R.Gates a prévenu que dans un futur proche, les plus grandes menaces pour les États-Unis ne seraient pas les agressions par d’autres pays, mais viendraient plutôt de groupes d’insurrections ou terroristes dans des États faibles ou défaillants. « Nous ne pouvons pas nous permettre de nous défiler du fait qu’ils ne se conforment pas à notre notion de "l’American way of war" » a-t-il déclaré.
La nouvelle directive de 12 pages stipule que la guerre irrégulière est « stratégiquement aussi importante que la guerre conventionnelle. »
Définie comme « une lutte violente entre des acteurs étatiques et non étatiques pour la légitimité et l’influence sur la(les) population(s) concernée(s), » la guerre irrégulière « privilégie les approches indirectes et asymétriques…afin d’éroder la puissance de l’adversaire, son influence et sa volonté, » explique la directive.
Une des idées maitresses en est que les troupes étatsuniennes seront moins souvent amenées à combattre directement, et davantage à aider des forces étrangères de sécurité ou militaires à augmenter leurs capacités.
En effet, Vickers explique que selon lui, le principal moyen pour que le Pentagone conduise ses opérations de guerre irrégulière sera un réseau mondial -déjà en cours d’implémentation- constitué de militaires étatsuniens ou étrangers et d’autres personnes du gouvernement, dans une multitude de pays avec lesquels les États-Unis ne sont pas en guerre. Le réseau est conçu pour conduire des opérations de contre-terrorisme "en continu". La directive nécessite aussi que le Pentagone développe des capacités pour entreprendre des campagnes irrégulières de grande envergure, telles que celles en Irak ou en Afghanistan.

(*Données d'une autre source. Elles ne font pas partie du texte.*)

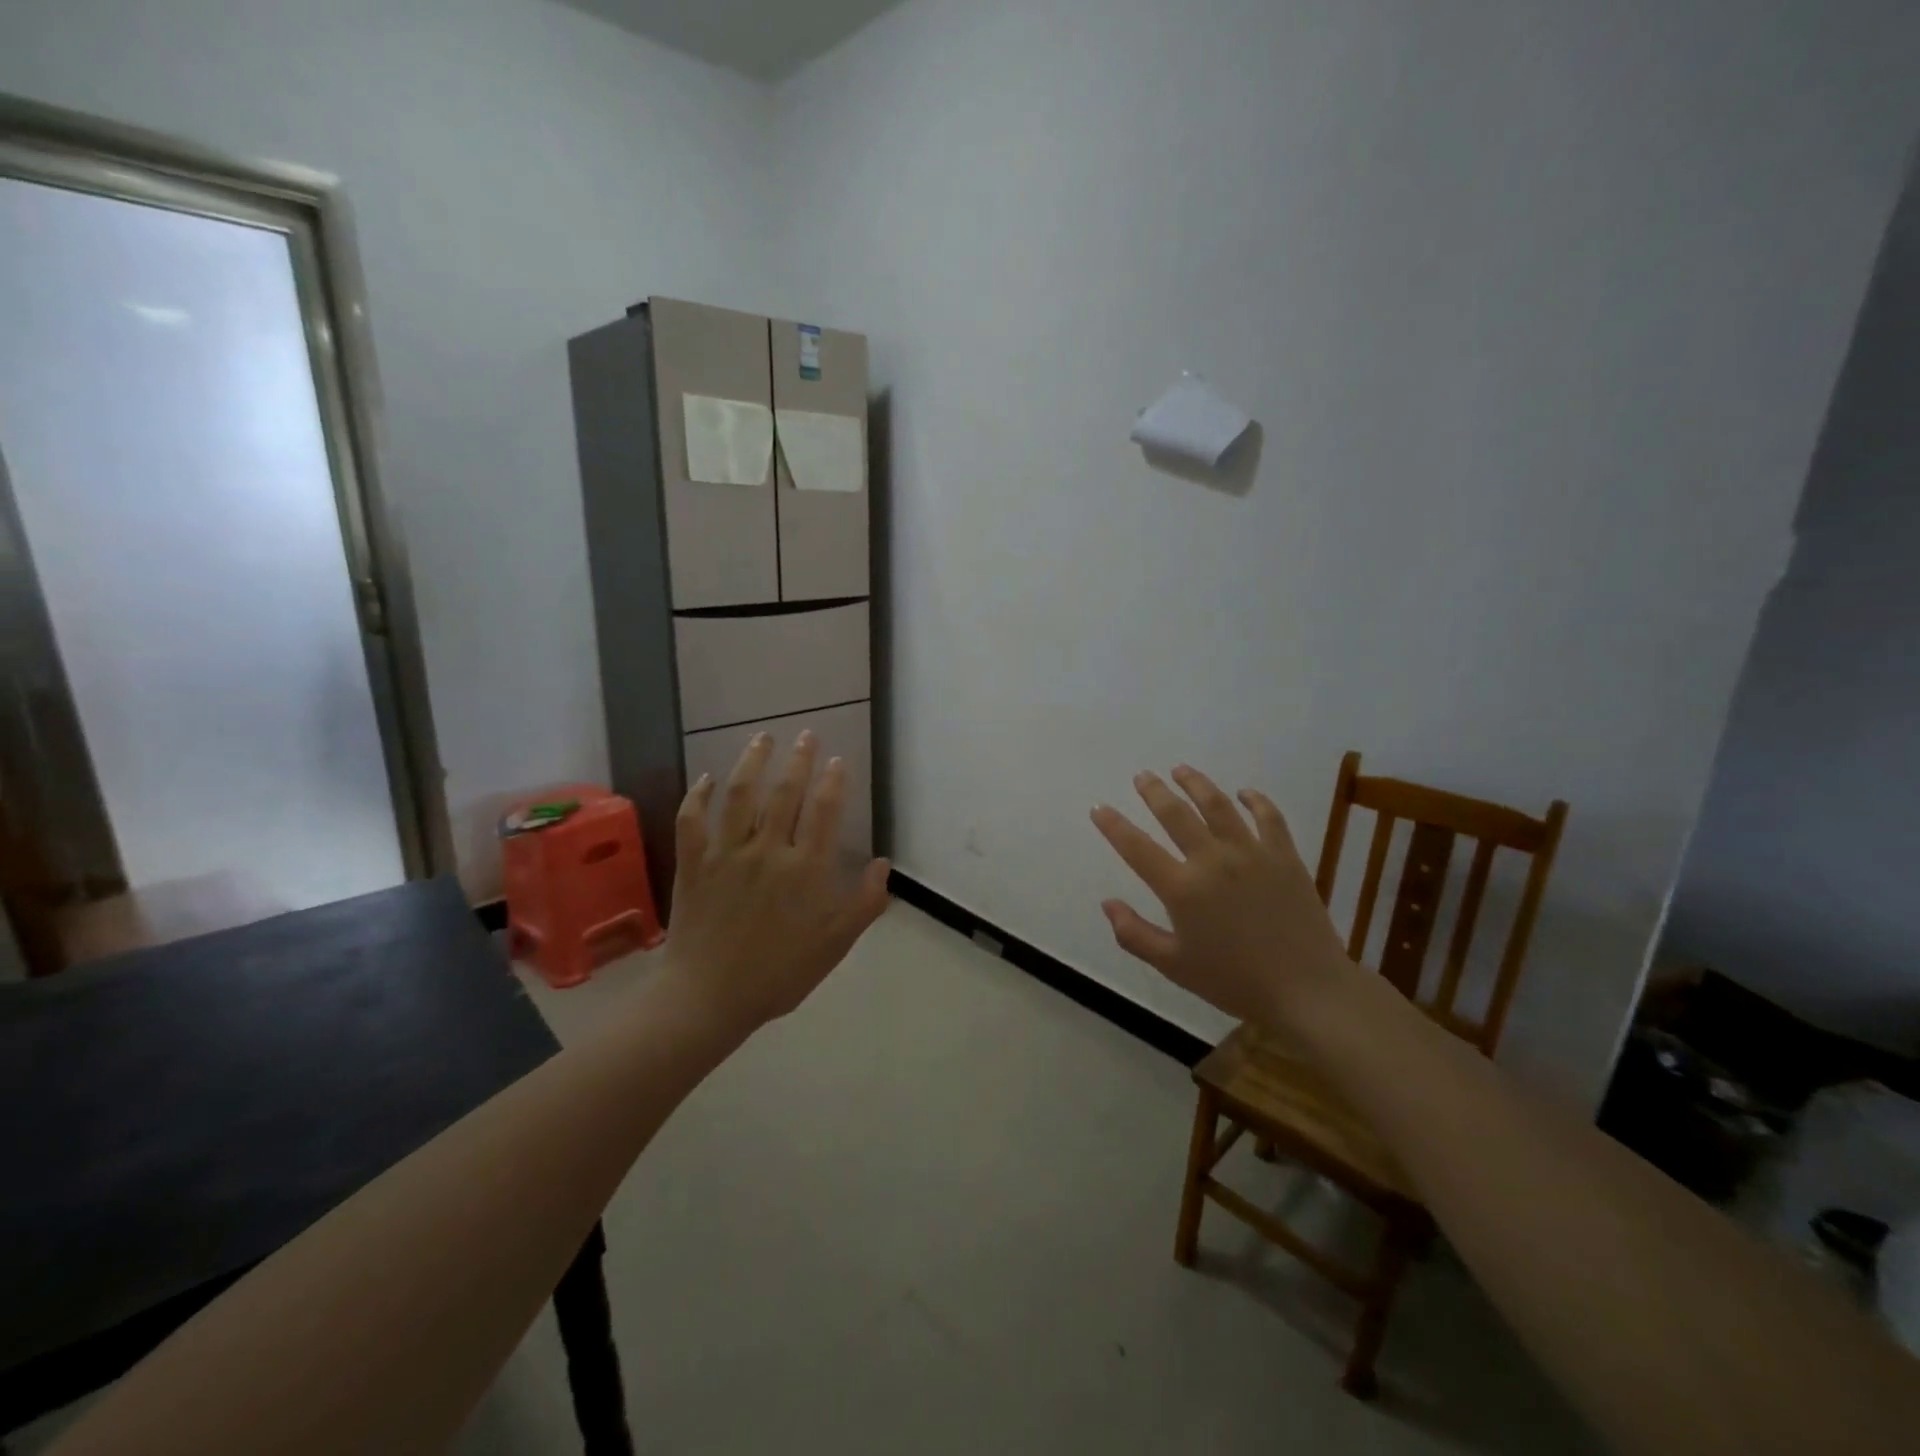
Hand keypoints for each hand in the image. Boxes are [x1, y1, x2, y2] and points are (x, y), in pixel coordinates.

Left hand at [660, 732, 890, 1033]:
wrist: (709, 999)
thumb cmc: (780, 974)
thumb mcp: (836, 944)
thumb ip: (865, 903)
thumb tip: (883, 864)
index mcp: (806, 869)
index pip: (825, 811)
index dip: (833, 781)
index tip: (838, 760)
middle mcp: (768, 850)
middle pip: (786, 793)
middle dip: (799, 759)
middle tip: (806, 734)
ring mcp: (727, 854)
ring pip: (740, 795)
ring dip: (753, 762)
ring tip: (762, 738)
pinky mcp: (695, 864)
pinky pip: (693, 821)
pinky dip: (698, 797)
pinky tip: (706, 779)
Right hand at [1091, 766, 1350, 1025]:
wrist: (1307, 989)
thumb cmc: (1234, 981)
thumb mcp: (1174, 966)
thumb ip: (1134, 934)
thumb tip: (1108, 903)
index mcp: (1182, 889)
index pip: (1137, 847)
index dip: (1113, 825)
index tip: (1098, 807)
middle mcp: (1212, 860)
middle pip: (1176, 814)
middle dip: (1154, 791)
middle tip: (1142, 776)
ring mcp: (1251, 853)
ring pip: (1218, 805)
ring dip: (1196, 783)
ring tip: (1181, 770)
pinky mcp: (1284, 856)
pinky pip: (1268, 817)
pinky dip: (1255, 800)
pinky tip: (1245, 792)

L’objectif de ce réseau est ambitieux, a déclaré Vickers dans un discours récent: « il s’agit de créer une présence permanente contre nos adversaires…et de les étouffer avec le temps. »
La directive « devrait avoir un gros impact sur les ressources aussi bien que sur la planification militaire », a déclaré Vickers.
« En particulier, la guerre irrégulière nécessitant plus de main-d’œuvre, elle va certainement drainer davantage de ressources dédiées aux compétences telles que l’apprentissage des langues ou le conseil aux militaires étrangers dans l’entraînement des corps de l’armée de Terre et de la Marine » dit-il.
La directive soutient aussi une croissance continue dans les forces d’Opérations spéciales — des troupes d’élite telles que les Bérets verts de l’armée, capables de travailler en partenariat avec des forces étrangères, et des agents spécialisés en « affaires civiles » qui participent à la construction de la Nation.
Du fait que la guerre irrégulière sera vraisemblablement menée par les forces des Opérations spéciales, la directive demande au Commandement des Opérations spéciales étatsuniennes basé à Tampa, de « développer les capacités d’étendre l’accès des USA aux régions qui leur sont interdites et aux zones troubles en opérant avec ou au travers de forces indigènes étrangères, ou bien en menant des opérations de faible visibilité. »
En termes d’équipement, la directive soutient « l’accroissement du renseignement, des capacités d’espionnage et de surveillance, ainsi que celui des moyens aériens permettant de mener cette guerre irrégulière, » dit Vickers.